A Gallardón lo peor se le ha pasado. Parecía derribado después de un mandoble descomunal pero como los tentetiesos de los niños ha recuperado la compostura y se yergue milagrosamente derecho. Poco después del día de autos en el que le dejaron compuesto y sin escaño, uno de sus adversarios políticos realizaba la mejor descripción de su estado de ánimo: “Es como la viuda a la que, pasado el óbito, se le ha olvidado llorar”.

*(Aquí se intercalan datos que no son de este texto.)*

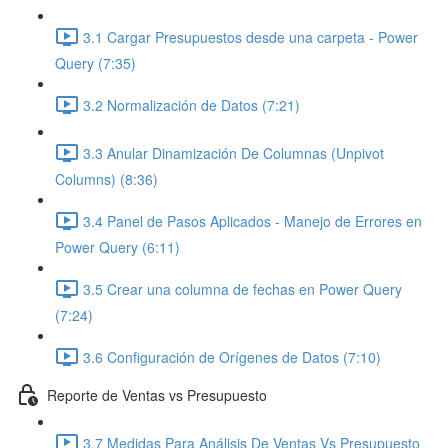
3.1 Cargar Presupuestos desde una carpeta - Power
Query (7:35)
3.2 Normalización de Datos (7:21)
3.3 Anular Dinamización De Columnas (Unpivot
Columns) (8:36)
3.4 Panel de Pasos Aplicados - Manejo de Errores en
Power Query (6:11)
3.5 Crear una columna de fechas en Power Query
(7:24)
3.6 Configuración de Orígenes de Datos (7:10)
Reporte de Ventas vs Presupuesto
3.7 Medidas Para Análisis De Ventas Vs Presupuesto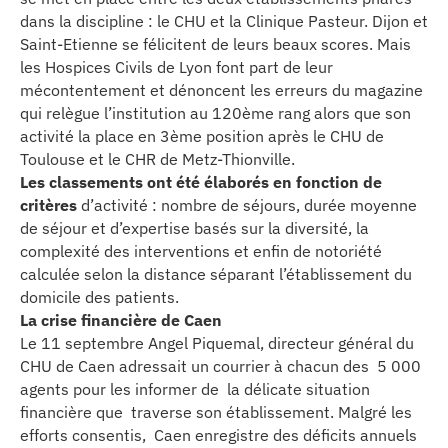
dans la discipline : le CHU et la Clinique Pasteur. Dijon et
Saint-Etienne se félicitent de leurs beaux scores. Mais
les Hospices Civils de Lyon font part de leur
mécontentement et dénoncent les erreurs du magazine
qui relègue l’institution au 120ème rang alors que son
activité la place en 3ème position après le CHU de
Toulouse et le CHR de Metz-Thionville.
Les classements ont été élaborés en fonction de
critères
d’activité : nombre de séjours, durée moyenne
de séjour et d’expertise basés sur la diversité, la
complexité des interventions et enfin de notoriété
calculée selon la distance séparant l’établissement du
domicile des patients.
La crise financière de Caen
Le 11 septembre Angel Piquemal, directeur général du
CHU de Caen adressait un courrier à chacun des 5 000
agents pour les informer de la délicate situation
financière que traverse son établissement. Malgré les
efforts consentis, Caen enregistre des déficits annuels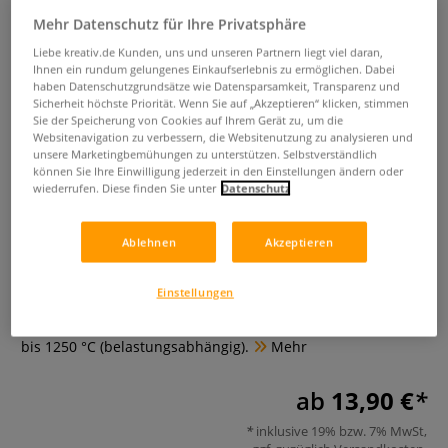
Mehr Datenschutz für Ihre Privatsphäre
Liebe kreativ.de Kunden, uns und unseren Partnern liegt viel daran,
Ihnen ein rundum gelungenes Einkaufserlebnis zu ermöglichen. Dabei
haben Datenschutzgrundsätze wie Datensparsamkeit, Transparenz und
Sicherheit höchste Priorität. Wenn Sie auf „Akzeptieren“ klicken, stimmen
Sie der Speicherung von Cookies auf Ihrem Gerät zu, um die
Websitenavigation zu verbessern, die Websitenutzung zu analysieren und
unsere Marketingbemühungen zu unterstützen. Selbstverständlich
Pyrotec Varioständer-Set rund,
können Sie Ihre Einwilligung jederzeit in den Einstellungen ändern oder
wiederrufen. Diese finden Sie unter
Datenschutz
Brennhilfsmittel
0 Bewertungen
Ablehnen
Akzeptieren
Das Pyrotec Varioständer-Set rund ist eine ideale Brennhilfe
Einstellungen
aus hitzebeständigem Edelstahl. Besteht aus einem
Formstein und 3 verschiedenen Stäben. Für Temperaturen
bis 1250 °C (belastungsabhängig).
Mehr
ab
13,90 €
inklusive 19% bzw. 7% MwSt,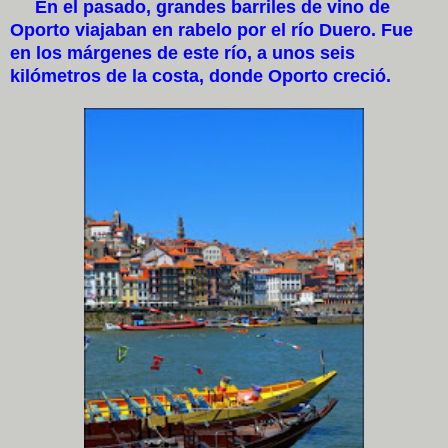
En el pasado, grandes barriles de vino de
Oporto viajaban en rabelo por el río Duero. Fue
en los márgenes de este río, a unos seis
kilómetros de la costa, donde Oporto creció.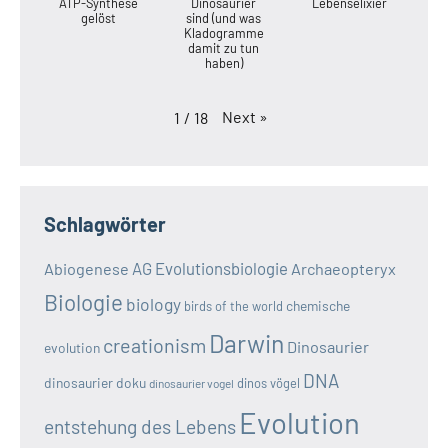
ATP-Synthese
Dinosaurier
Lebenselixier
gelöst
sind (und was
Kladogramme
damit zu tun
haben)
Next
»
1
/
18
Schlagwörter
AG Evolutionsbiologie
Abiogenese
Archaeopteryx
Biologie
biology
chemische
birds of the world
Darwin
creationism
Dinosaurier
evolution
DNA
dinosaurier doku
dinos vögel
dinosaurier vogel
Evolution
entstehung des Lebens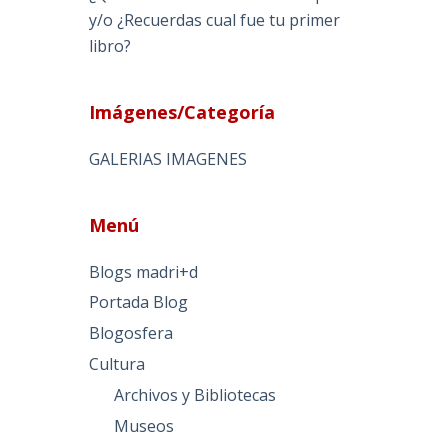
y/o ¿Recuerdas cual fue tu primer
libro?
Imágenes/Categoría
GALERIAS IMAGENES
Menú
Blogs madri+d
Portada Blog
Blogosfera
Cultura
Archivos y Bibliotecas
Museos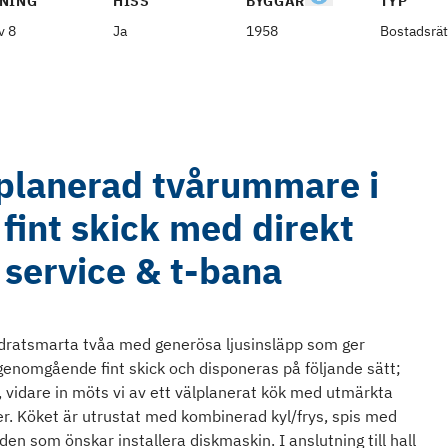
NING
HISS
BYGGÅR
TYP
v 8
Ja
1958
Bostadsrät
lplanerad tvårummare i
int skick med direkt
l service & t-bana
adratsmarta tvåa med generösa ljusinsläpp som ger
genomgående fint skick och disponeras på följande sätt;
 vidare in möts vi av ett välplanerat kök med utmärkta
er. Köket är utrustat med kombinerad kyl/frys, spis med
en som önskar installera diskmaskin. I anslutning till hall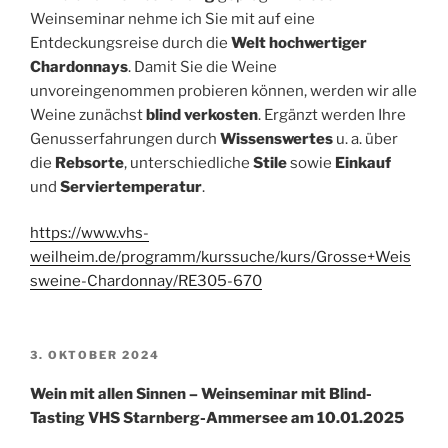
Weinseminar nehme ich Sie mit auf eine
Entdeckungsreise durch die
Welt hochwertiger
Chardonnays
. Damit Sie die Weine
unvoreingenommen probieren können, werden wir alle
Weine zunächst
blind verkosten
. Ergänzt werden Ihre
Genusserfahrungen durch
Wissenswertes
u. a. über
die
Rebsorte
, unterschiedliche
Stile
sowie
Einkauf
und
Serviertemperatur
.
https://www.vhs-
weilheim.de/programm/kurssuche/kurs/Grosse+Weis
sweine-Chardonnay/RE305-670
VERÖFFENTLICHT
3. OKTOBER 2024
AM
Wein mit allen Sinnen – Weinseminar mit Blind-
Tasting VHS Starnberg-Ammersee am 10.01.2025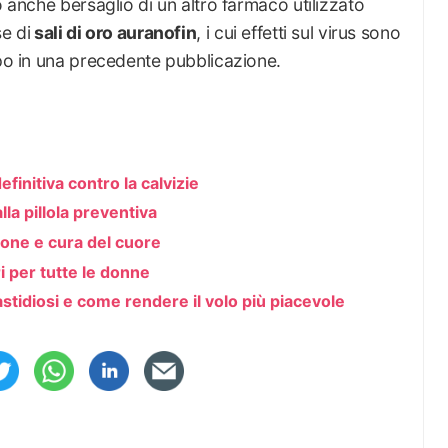
o anche bersaglio di un altro farmaco utilizzato
e di
sali di oro auranofin
, i cui effetti sul virus sono
ppo in una precedente pubblicazione.
efinitiva contro la calvizie
lla pillola preventiva
zione e cura del cuore
ri per tutte le donne
fastidiosi e come rendere il volo più piacevole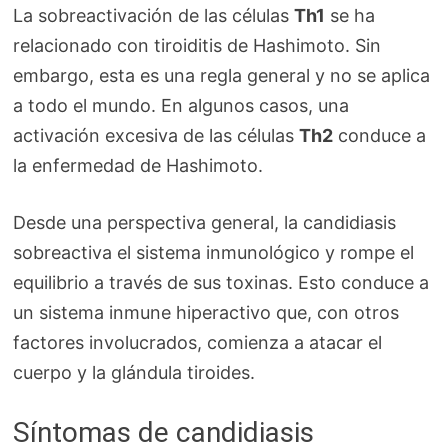
La sobreactivación de las células
Th1
se ha
relacionado con tiroiditis de Hashimoto. Sin
embargo, esta es una regla general y no se aplica
a todo el mundo. En algunos casos, una
activación excesiva de las células
Th2
conduce a
la enfermedad de Hashimoto.
Desde una perspectiva general, la candidiasis
sobreactiva el sistema inmunológico y rompe el
equilibrio a través de sus toxinas. Esto conduce a
un sistema inmune hiperactivo que, con otros
factores involucrados, comienza a atacar el
cuerpo y la glándula tiroides.
Síntomas de candidiasis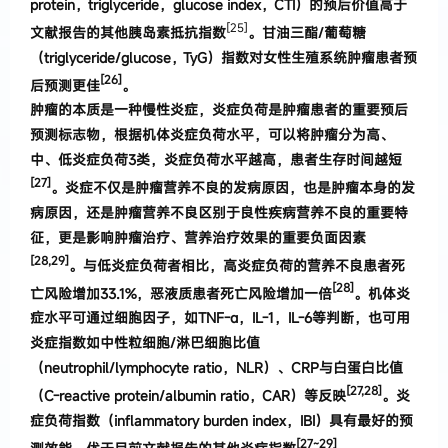
protein
，
trig
lyceride
，
glucose index
，
CTI
）
的预后价值高于
[25]
文献报告的其他胰岛
素抵抗指数
。
甘油三酯
/
葡萄糖
（
triglyceride/glucose
，
TyG
）
指数对女性生殖系统肿瘤患者预
[26]
后预测更佳
。
肿瘤的本质是一种慢性炎症
，
炎症负荷是肿瘤患
者的重要预后
预测标志物
，
根据机体炎症
负荷水平
，
可以将肿瘤分为高、
中、低炎症负荷
3
类
，
炎
症负荷
水平越高
，
患者生存时间越短
[27]
。
炎症不仅是肿瘤营
养不良的发病原因
，
也是肿瘤本身的发
病原因
，
还是
肿瘤营养不良区别于良性疾病营养不良的重要特
征
，
更是影响肿瘤治疗、营养治疗效果的重要负面因
素
[
28,
29
]
。
与低炎症负荷者相比
，
高炎症负荷的营
养不良
患者死
[28]
亡风险增加
33
.
1%
，
恶液质患者死亡风险增加
一倍
。
机体炎
症水平可通过细胞因子
，
如
TNF-
α
，
IL-
1
，
IL-6
等判断
，
也可用
炎症指数
如中性粒细胞
/
淋巴细胞比值
（
neutrophil/lymphocyte ratio
，
NLR
）
、
CRP
与白
蛋白比值
[
27,
28
]
（
C-reactive protein/albumin ratio
，
CAR
）
等反映
。
炎
症负荷指数
（
inflammatory bur
den index
，
IBI
）
具有最好的预
[
27
~
29
]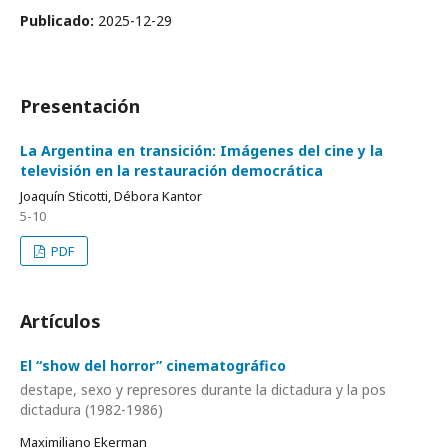
Publicado:
2025-12-29
Presentación
La Argentina en transición: Imágenes del cine y la
televisión en la restauración democrática
Joaquín Sticotti, Débora Kantor
5-10
PDF
Artículos
El “show del horror” cinematográfico
destape, sexo y represores durante la dictadura y la pos
dictadura (1982-1986)
Maximiliano Ekerman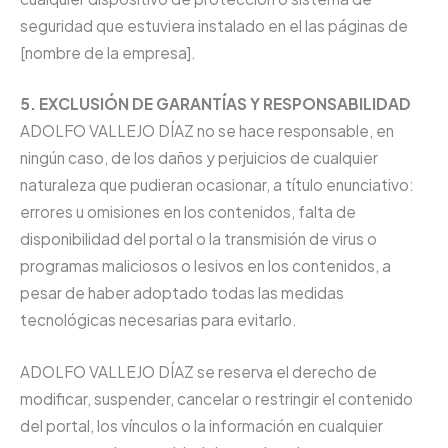
seguridad que estuviera instalado en el las páginas de
[nombre de la empresa].
5. EXCLUSIÓN DE GARANTÍAS Y RESPONSABILIDAD
ADOLFO VALLEJO DÍAZ no se hace responsable, en
ningún caso, de los daños y perjuicios de cualquier
naturaleza que pudieran ocasionar, a título enunciativo:
errores u omisiones en los contenidos, falta de
disponibilidad del portal o la transmisión de virus o
programas maliciosos o lesivos en los contenidos, a
pesar de haber adoptado todas las medidas
tecnológicas necesarias para evitarlo.
ADOLFO VALLEJO DÍAZ se reserva el derecho de
modificar, suspender, cancelar o restringir el contenido
del portal, los vínculos o la información en cualquier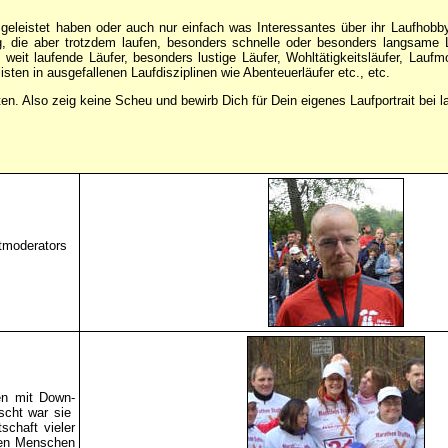
s geleistet haben oder auch nur einfach was Interessantes über ihr Laufhobb
g, die aber trotzdem laufen, besonders schnelle oder besonders langsame 
weit laufende Läufer, besonders lustige Läufer, Wohltätigkeitsläufer, Lauf
sten in ausgefallenen Laufdisziplinen wie Abenteuerläufer etc., etc.
n. Also zeig keine Scheu und bewirb Dich für Dein eigenes Laufportrait bei 
rtmoderators
en mit Down-
ascht war sie
schaft vieler
den Menschen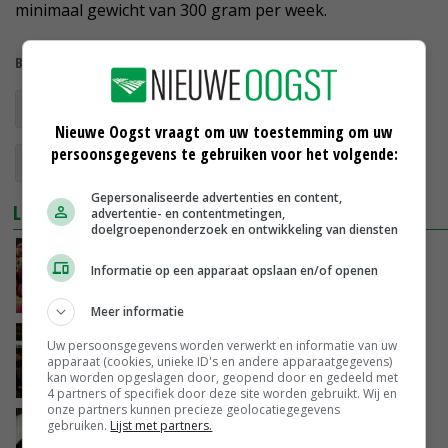
minimaal gewicht van 300 gram per week.
Bekijk meer over:
schoolfruit
groente- en fruitconsumptie
Nieuwe Oogst vraagt om uw toestemming om uw
persoonsgegevens te gebruiken voor het volgende:
Europese Unie
coronavirus
Gepersonaliseerde advertenties en content,
LEES OOK
advertentie- en contentmetingen,
doelgroepenonderzoek en ontwikkeling van diensten
520.000 leerlingen krijgen fruit, maar ook
Informatie op een apparaat opslaan en/of openen
groenten op school
18-11-2019
Meer informatie
Nationaal Schoolontbijt op de boerderij
Uw persoonsgegevens worden verwerkt en informatie van uw
apparaat (cookies, unieke ID's en andere apparaatgegevens)
kan worden opgeslagen door, geopend door en gedeeld met
08-11-2018
4 partners of specifiek door deze site worden gebruikt. Wij en
onze partners kunnen precieze geolocatiegegevens
Schoolmelkprogramma beoordeeld met een
gebruiken.
Lijst met partners.
7,2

En su visita de esta semana a La Coruña, invitado por otro Alberto, Núñez Feijoo -el hombre al que Rajoy designó para que el PP gallego hiciera la travesía sin Fraga y aún va por el desierto-, el alcalde se presentó como un brazo de mar. Nada más llegar le tenían preparado un estimulante paseo electoral, mercado incluido, y Gallardón no sólo demostró que es un profesional del reparto de octavillas sino que desmintió esa leyenda urbana, según la cual aborrece tanto el contacto con la plebe que se frota con Scoth Brite cada vez que da un apretón de manos por la calle.
Gallardón empezó a besar a eso de las 11 de la mañana y dejó de mover los labios seis horas más tarde. Su primera parada fue en la carnicería Halal, más árabe que La Meca, y le dejó al dueño la fotografía de Rajoy sobre el mostrador, al tiempo que le deseaba buena suerte, quizás recordando el contrato de integración para inmigrantes que propone su partido.
Prosiguió sin desmayo saludando comerciantes, dedicando cumplidos a las madres, y dejándose estrujar por las abuelas. Del educadísimo Gallardón tendría que tomar nota Sarkozy. ¿Es posible siquiera imaginar a este hombre espetando a un ciudadano eso de “pírate pobre gilipollas”? Como sería, que un dálmata, que seguro que estaba afiliado al PSOE, empezó a ladrarle y logró calmarle con sus caricias. Eso es mano izquierda.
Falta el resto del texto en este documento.